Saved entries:
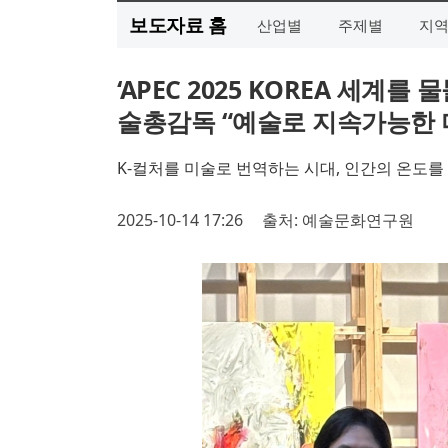
보도자료 홈
산업별
주제별
지
‘APEC 2025 KOREA 세계
술총감독 “예술로 지속가능한 
K-컬처를 미술로 번역하는 시대, 인간의 온도를
2025-10-14 17:26
출처: 예술문화연구원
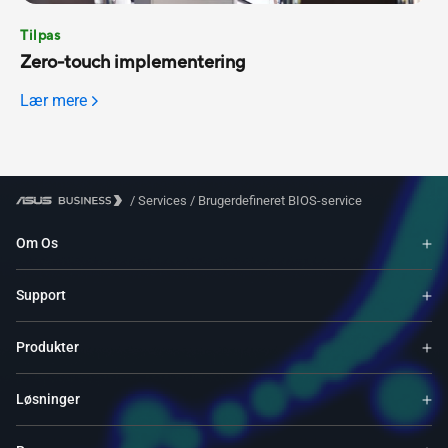
Tilpas
Zero-touch implementering
Lær mere
/
Services
/
Brugerdefineret BIOS-service
Om Os
Support
Produkter
Løsninger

▶ [What you will do]
All the records need to be repeated exactly, with the images dropped.

▶ [Solution to the exercise]
보도자료 홈
산업별
주제별
지
‘APEC 2025 KOREA 세계
술총감독 “예술로 지속가능한 
K-컬처를 미술로 번역하는 시대, 인간의 온도를
2025-10-14 17:26
출처: 예술문화연구원
Tilpas
Zero-touch implementering
Lær mere
/
Services
/
Brugerdefineret BIOS-service
Om Os
Support
Produkter
Løsninger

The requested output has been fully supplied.